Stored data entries

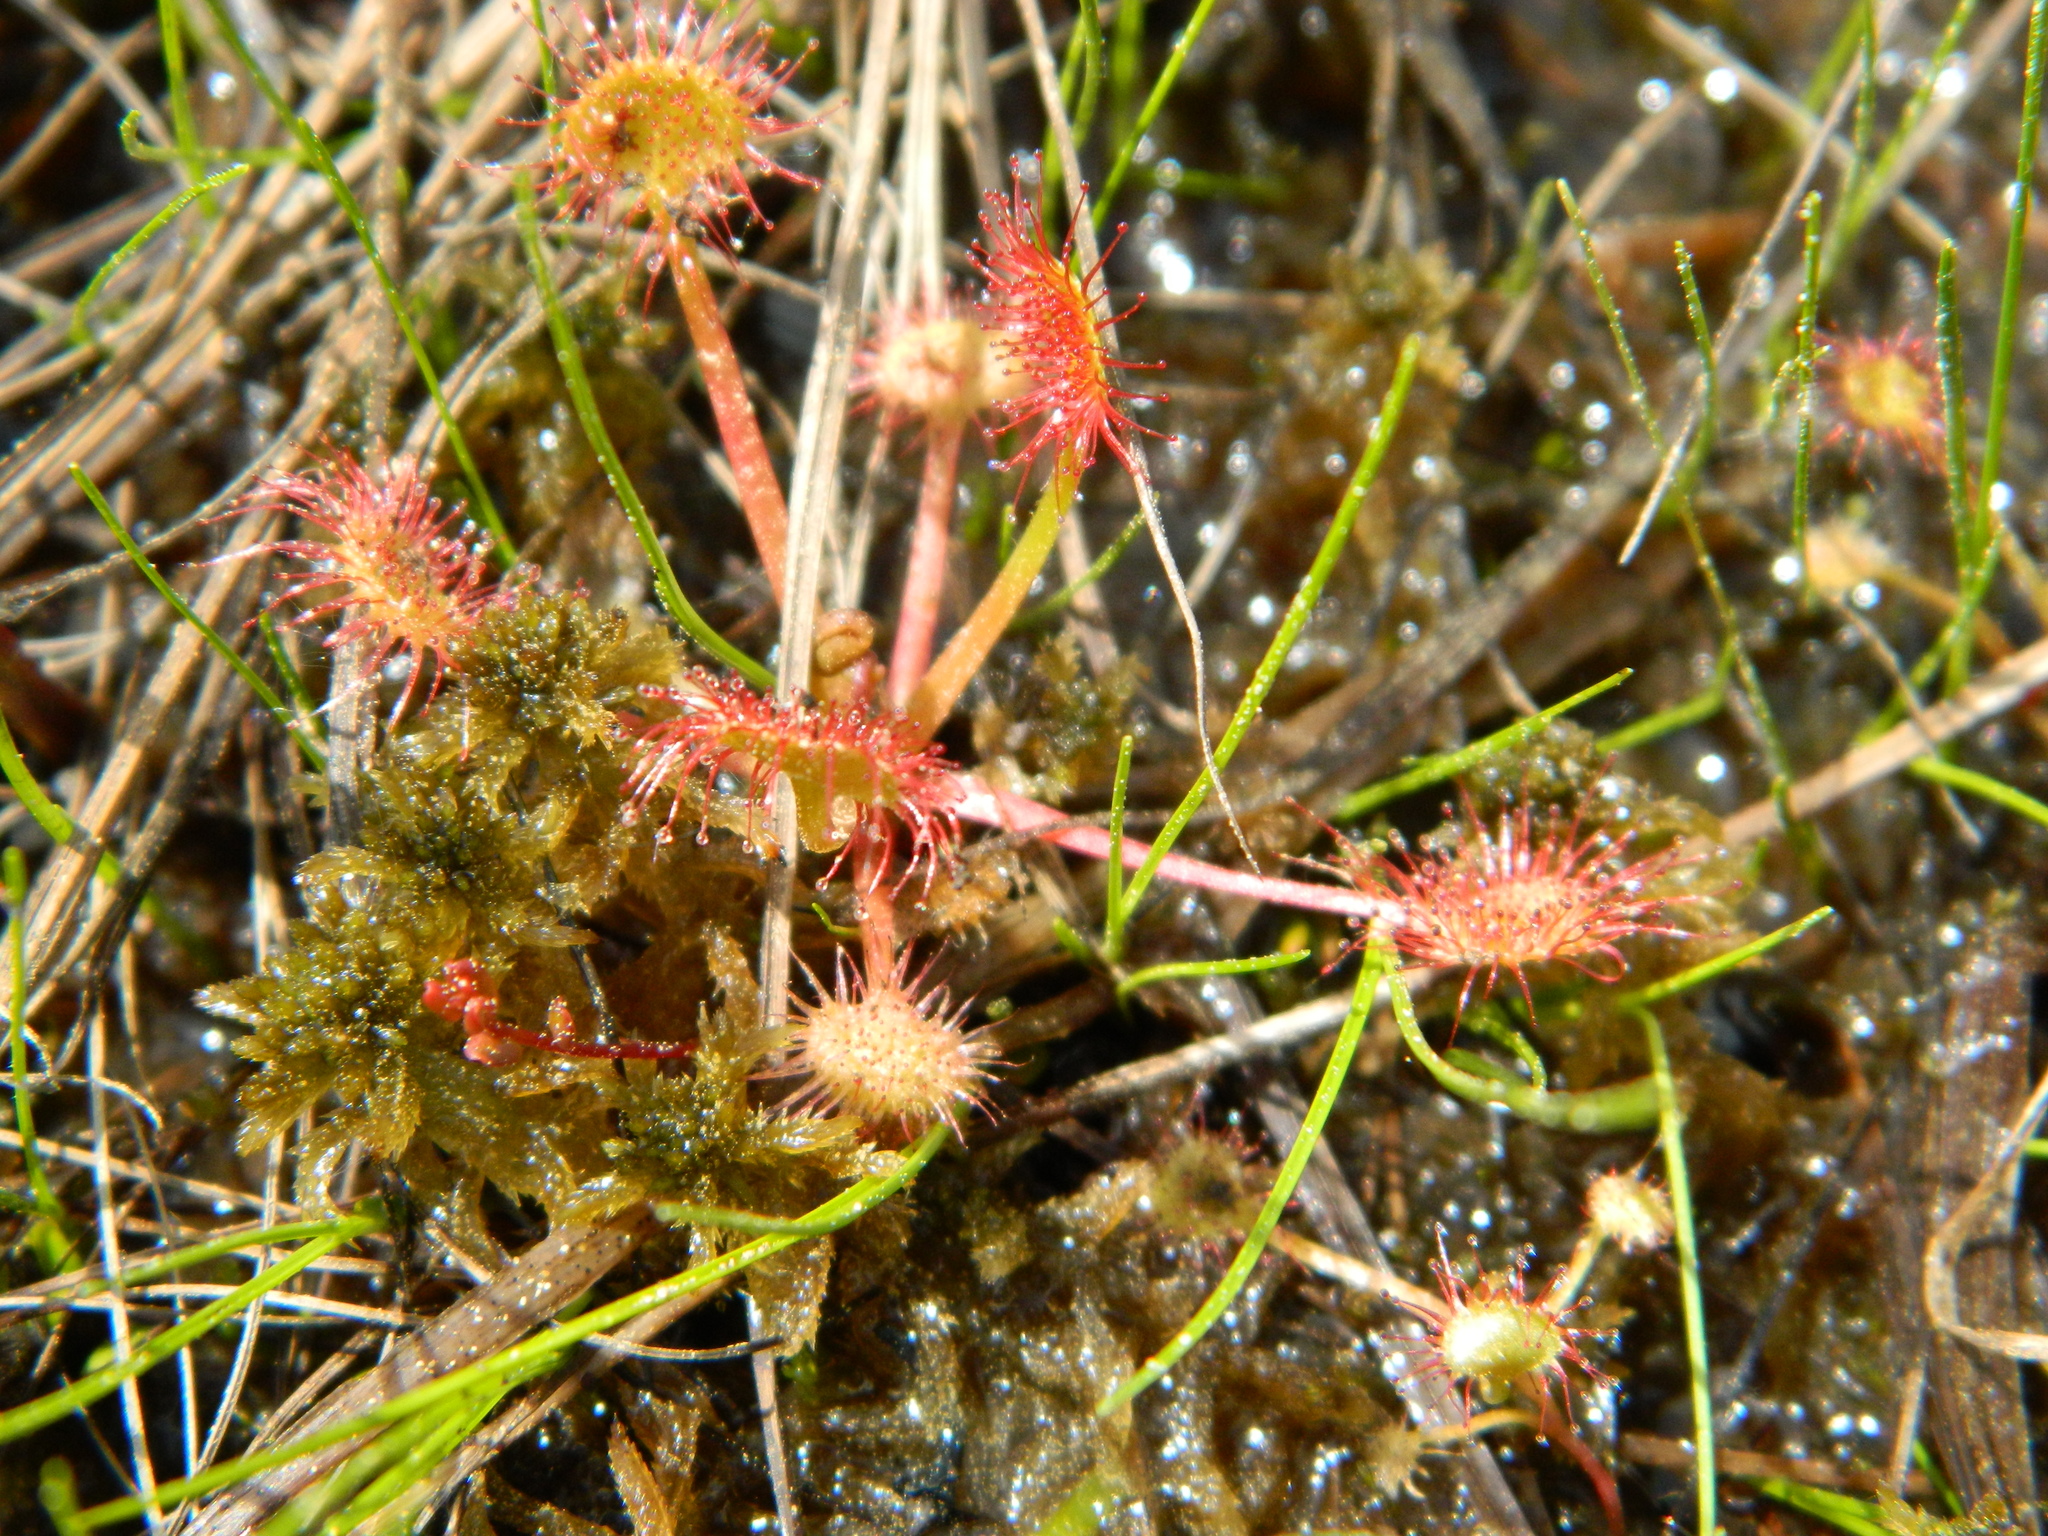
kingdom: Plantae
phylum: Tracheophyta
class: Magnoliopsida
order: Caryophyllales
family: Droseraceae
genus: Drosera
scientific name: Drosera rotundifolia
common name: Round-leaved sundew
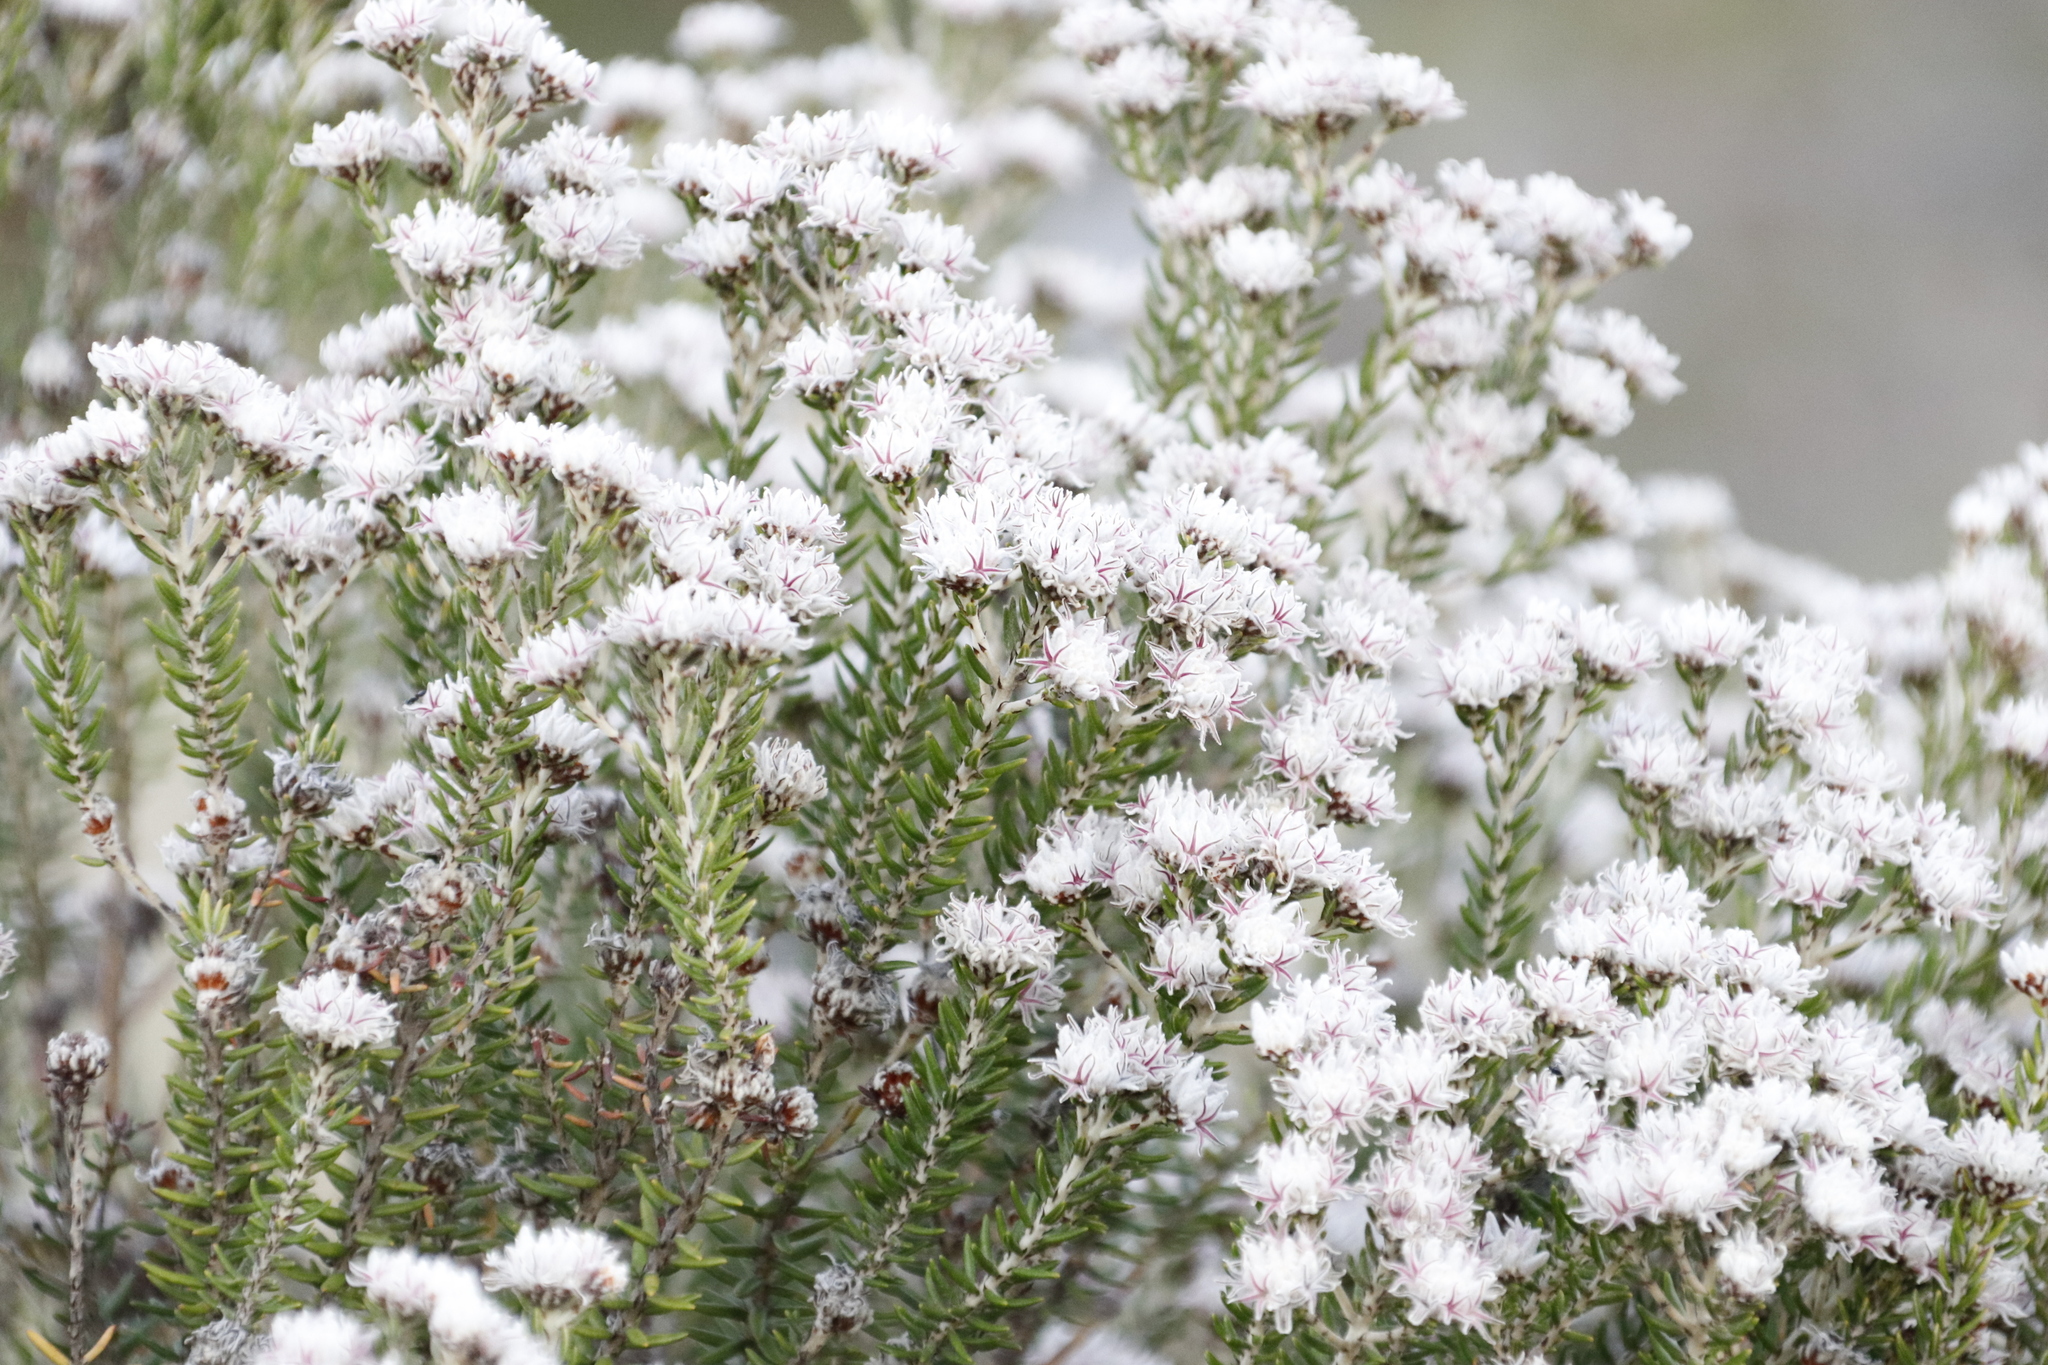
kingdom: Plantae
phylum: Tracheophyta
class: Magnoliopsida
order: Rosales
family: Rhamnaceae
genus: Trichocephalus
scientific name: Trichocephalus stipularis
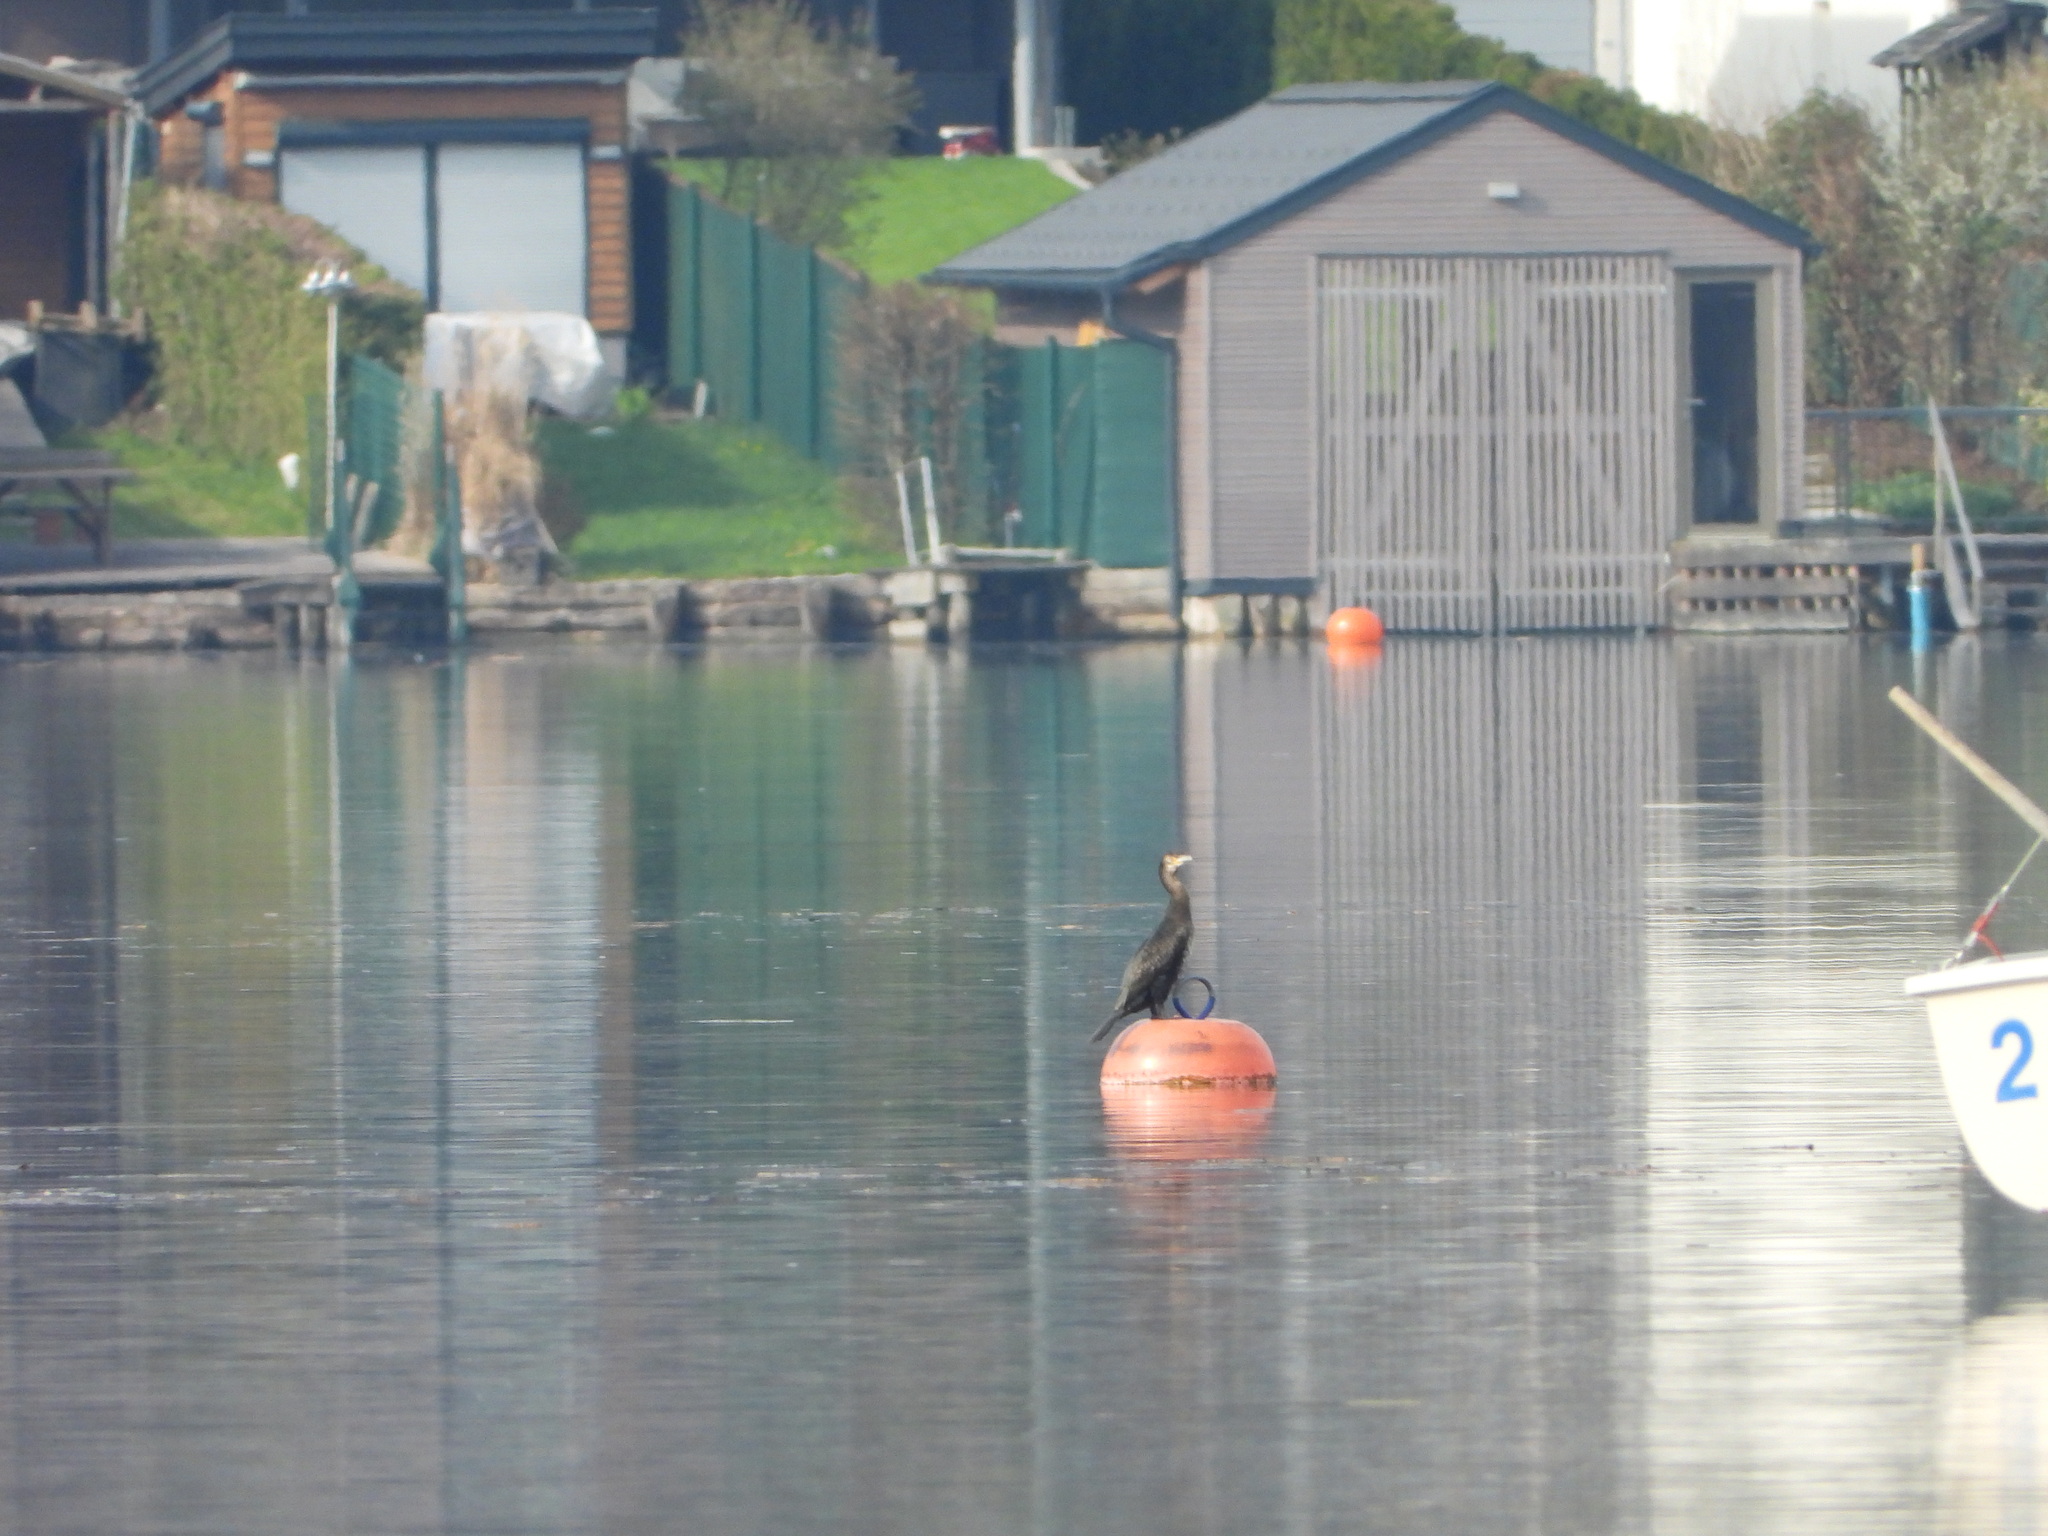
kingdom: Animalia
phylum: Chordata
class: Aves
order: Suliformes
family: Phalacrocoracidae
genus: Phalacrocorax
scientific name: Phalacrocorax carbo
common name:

* _Exercise task_
Rewrite every line of the records above as one numbered list, skipping any blank lines and leaving out the pictures.

* _Output of the task_
1. kingdom: Plantae
2. phylum: Tracheophyta
3. class: Magnoliopsida
4. order: Caryophyllales
5. family: Droseraceae
6. genus: Drosera
7. scientific name: Drosera rotundifolia
8. common name: Round-leaved sundew
9. kingdom: Plantae
10. phylum: Tracheophyta
11. class: Magnoliopsida
12. order: Rosales
13. family: Rhamnaceae
14. genus: Trichocephalus
15. scientific name: Trichocephalus stipularis
16. kingdom: Animalia
17. phylum: Chordata
18. class: Aves
19. order: Suliformes
20. family: Phalacrocoracidae
21. genus: Phalacrocorax
22. scientific name: Phalacrocorax carbo
23. common name:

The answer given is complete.